Malgré un échange de numéros de téléphone, nous ne reverrons jamais le petit couple. Mais nous retournerons au Prélude.

LUI


* quiconque serait intéressé par le secret de cette caresse bucco-digitale peut me faire parvenir un e-mail à etpuisquoiencore@fautpasrever.fr ;-)

dimanche 27 mars 2011

ENTRE FILLES LIBERTINES

IL me dit que je dois vous raconter le premier épisode de notre vie libertine, à savoir l'étrange expérience avec la blondinette que nous avions rencontrée au Prélude. Je passe sur le contexte, IL vous l'a déjà expliqué. Donc nous venons de faire une touche, un jeune couple : une blondinette très mignonne et un mec black, pas mal non plus.

Le décor est posé. Nous nous dirigeons vers la seule cabine non-occupée, en fait une banquette entourée d'une vitre, dont l'entrée n'est bloquée que par une cordelette. Nous nous installons, après avoir refermé la dite cordelette devant les voyeurs qui, déjà, se précipitent. Je dis ça, mais ce sont les hommes qui s'occupent de tout cela, la blondinette et moi sommes déjà partis dans un délire sexuel tel que je n'en avais jamais connu avant.

On finit par réussir à s'installer sur la banquette, ce qui n'est pas chose facile vu notre manque d'expérience des plans à quatre et vu l'empressement que nous, les filles, manifestons sans pudeur.
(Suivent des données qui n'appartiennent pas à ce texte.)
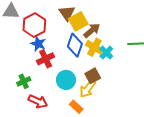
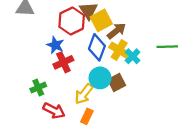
red hexagon: (34, 25) -> (72, 21), moved
cyan circle: (66, 80) -> (100, 78), moved
yellow arrow: (88, 89) -> (84, 94), moved
orange rectangle: (76, 107) -> (87, 116), moved, turned 72

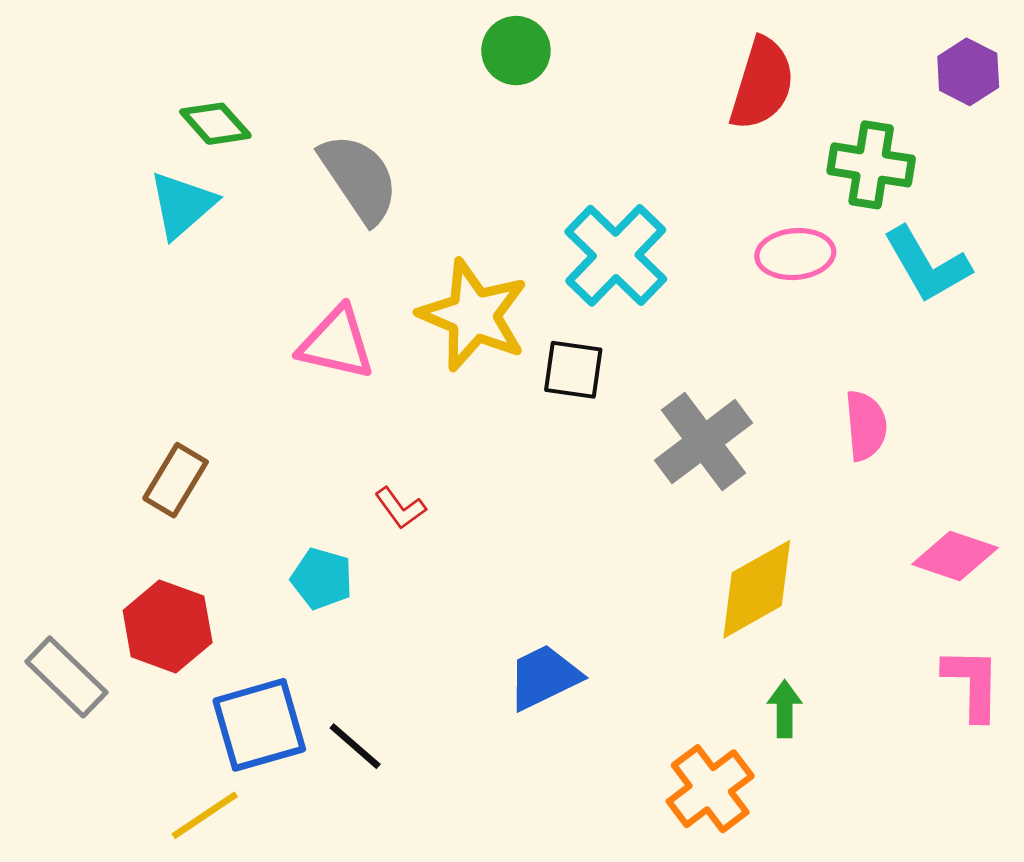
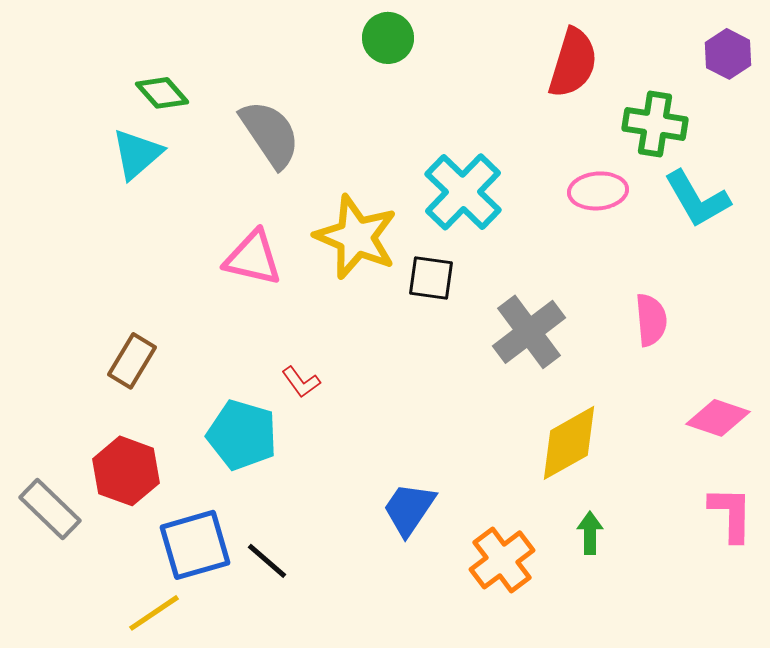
cyan pentagon: (322, 579) -> (242, 435), size x1.5
blue trapezoid: (544, 677) -> (409, 509), turned -30
orange cross: (710, 789) -> (502, 560), moved

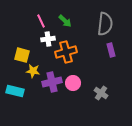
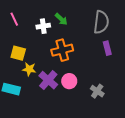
pink line: (41, 21) -> (14, 19), moved
white cross: (48, 39) -> (43, 26), moved
purple cross: (52, 82) -> (48, 80), turned -36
IL me dira par la suite qu'il n'imaginait à quel point ce spectacle de deux jeunes femmes se gouinant ainsi pouvait attirer autant de monde dans un club échangiste.
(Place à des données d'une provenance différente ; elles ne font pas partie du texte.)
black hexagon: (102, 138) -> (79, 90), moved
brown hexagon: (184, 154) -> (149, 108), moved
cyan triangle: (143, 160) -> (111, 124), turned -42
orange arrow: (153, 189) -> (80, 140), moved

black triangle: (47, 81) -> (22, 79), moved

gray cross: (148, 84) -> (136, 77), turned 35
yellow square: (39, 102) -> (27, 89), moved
Je ne vois pas, mais j'entends les commentaires. Et j'imagine une foule nombreuse qui assiste à nos ébats saphiques. Ma première expérience lesbienne depuis mon adolescence se déroule sous les yeux concupiscents d'hommes et de couples qui devisent sur nos "performances". Troublant.

Sur la banquette, nous nous étions disposés ainsi : le mec de la blondinette, la blondinette, moi et IL. Et me voilà qui lèche le clito de ma conquête tandis qu'elle branle son homme et que le mien me lèche également. Elle n'est pas longue à jouir, sous les rumeurs de la foule, d'autant plus enthousiaste que l'orgasme de la belle blonde est bruyant et intense.

Elle veut me donner la pareille et c'est avec plaisir que je m'installe face à elle, tout en saisissant le chibre de IL, qui n'en rate pas une miette. Je peux alors lever les yeux et constater que la quasi-totalité du club nous regarde. Je devrais me sentir gênée, mais je mouille comme une folle à cette idée.

Les doigts caressant mon clitoris et mes lèvres, la blondinette a entrepris de sucer mes tétons. J'ai toujours un peu peur qu'on soit brutal avec mes seins, mais je dois dire qu'elle s'y prend bien. Moi aussi, je vais jouir rapidement, c'est sûr. Et la pression des dizaines d'yeux tournés vers moi ne me dérange pas, bien au contraire.

Je sens les caresses de la blonde, les caresses de IL, je reluque la queue tendue de son homme qu'elle n'a pas cessé de branler. Et je jouis, j'oublie totalement notre public.

Quand je reprends mes esprits, la blondinette est tout sourire. Elle veut continuer, mais je ne peux plus. Mon sexe est presque douloureux d'avoir autant joui.